Para isso, o MPDFT enviou ofício solicitando 18 esclarecimentos à In Loco. Segundo o documento, assinado pelo promotor Frederico Meinberg Ceroy, a empresa tem dez dias úteis para responder às perguntas. Mas a In Loco afirma que o inquérito foi aberto antes que esse prazo chegasse ao fim.

“Recebemos a notícia, via imprensa, que o MP do Distrito Federal instaurou inquérito civil sobre a In Loco com o objetivo de entender como tratamos os dados de localização do usuário coletados por meio de tecnologia de smartphones. Uma notícia que chega quatro dias antes do prazo concedido pelo próprio MP para responder a um ofício com 18 perguntas. E que será entregue com todos os esclarecimentos solicitados no prazo previsto”, reclamou a empresa, em nota.

A In Loco ainda garantiu que os dados pessoais dos consumidores que entram no sistema da empresa são protegidos por uma série de tecnologias. Até o nome seria criptografado, para que nem a empresa tenha acesso a informações pessoais. Em entrevistas passadas à Folha de Pernambuco, a In Loco já afirmou que só avalia a localização dos smartphones para, assim, identificar consumidores propensos a adquirir os produtos de seus parceiros e atingi-los com um anúncio digital e também para checar se a transação financeira de um aplicativo bancário realmente foi feita pelo titular da conta.

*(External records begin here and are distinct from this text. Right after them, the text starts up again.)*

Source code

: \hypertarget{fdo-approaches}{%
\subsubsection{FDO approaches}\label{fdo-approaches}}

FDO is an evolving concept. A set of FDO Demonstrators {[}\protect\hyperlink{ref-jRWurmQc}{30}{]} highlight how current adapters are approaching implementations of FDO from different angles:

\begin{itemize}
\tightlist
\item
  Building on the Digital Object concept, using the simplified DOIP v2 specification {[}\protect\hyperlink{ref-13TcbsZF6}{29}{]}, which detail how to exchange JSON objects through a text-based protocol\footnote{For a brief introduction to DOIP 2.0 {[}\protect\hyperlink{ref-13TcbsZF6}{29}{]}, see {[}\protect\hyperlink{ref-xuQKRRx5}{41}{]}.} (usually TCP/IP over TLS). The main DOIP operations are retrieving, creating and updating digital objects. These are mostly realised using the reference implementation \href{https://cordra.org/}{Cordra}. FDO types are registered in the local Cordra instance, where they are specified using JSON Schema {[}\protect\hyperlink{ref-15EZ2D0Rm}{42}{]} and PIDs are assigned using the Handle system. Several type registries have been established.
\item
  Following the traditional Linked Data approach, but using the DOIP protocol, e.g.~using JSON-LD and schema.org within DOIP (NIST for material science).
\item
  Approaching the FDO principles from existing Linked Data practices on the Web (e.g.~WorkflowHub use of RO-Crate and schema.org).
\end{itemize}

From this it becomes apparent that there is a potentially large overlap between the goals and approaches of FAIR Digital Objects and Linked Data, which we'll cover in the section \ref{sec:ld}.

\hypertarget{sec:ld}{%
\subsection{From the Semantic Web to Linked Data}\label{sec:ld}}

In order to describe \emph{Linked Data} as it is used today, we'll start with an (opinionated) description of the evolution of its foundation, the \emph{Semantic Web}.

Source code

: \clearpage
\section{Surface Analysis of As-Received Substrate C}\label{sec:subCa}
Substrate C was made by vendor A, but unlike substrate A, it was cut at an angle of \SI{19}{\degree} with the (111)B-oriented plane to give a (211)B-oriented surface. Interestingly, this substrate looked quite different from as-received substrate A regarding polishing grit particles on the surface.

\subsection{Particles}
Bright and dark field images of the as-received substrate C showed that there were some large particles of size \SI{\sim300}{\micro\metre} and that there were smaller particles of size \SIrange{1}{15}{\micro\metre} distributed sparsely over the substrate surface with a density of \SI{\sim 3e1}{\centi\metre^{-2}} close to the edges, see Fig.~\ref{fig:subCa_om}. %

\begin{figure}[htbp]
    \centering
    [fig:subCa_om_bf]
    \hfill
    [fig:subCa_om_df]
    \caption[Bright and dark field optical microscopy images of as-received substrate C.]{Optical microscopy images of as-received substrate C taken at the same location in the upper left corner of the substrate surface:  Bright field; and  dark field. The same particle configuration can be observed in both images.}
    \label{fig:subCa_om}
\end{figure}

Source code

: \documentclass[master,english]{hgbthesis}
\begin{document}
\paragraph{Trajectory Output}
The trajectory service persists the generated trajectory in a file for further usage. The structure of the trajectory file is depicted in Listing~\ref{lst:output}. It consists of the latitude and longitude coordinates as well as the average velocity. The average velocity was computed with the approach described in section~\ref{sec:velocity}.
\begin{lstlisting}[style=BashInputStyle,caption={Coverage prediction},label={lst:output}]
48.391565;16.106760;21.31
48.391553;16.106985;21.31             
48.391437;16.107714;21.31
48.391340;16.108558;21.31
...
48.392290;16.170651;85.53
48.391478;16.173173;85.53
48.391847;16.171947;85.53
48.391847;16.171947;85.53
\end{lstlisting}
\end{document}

“Reiteramos desde já que temos o compromisso integral com a absoluta legalidade de nossas operações e com a privacidade do usuário, que jamais acessamos dados de identificação pessoal e que nossa empresa e produtos são lícitos, idôneos e estão em acordo com a Legislação Brasileira e com o Marco Civil da Internet”, acrescentou a empresa.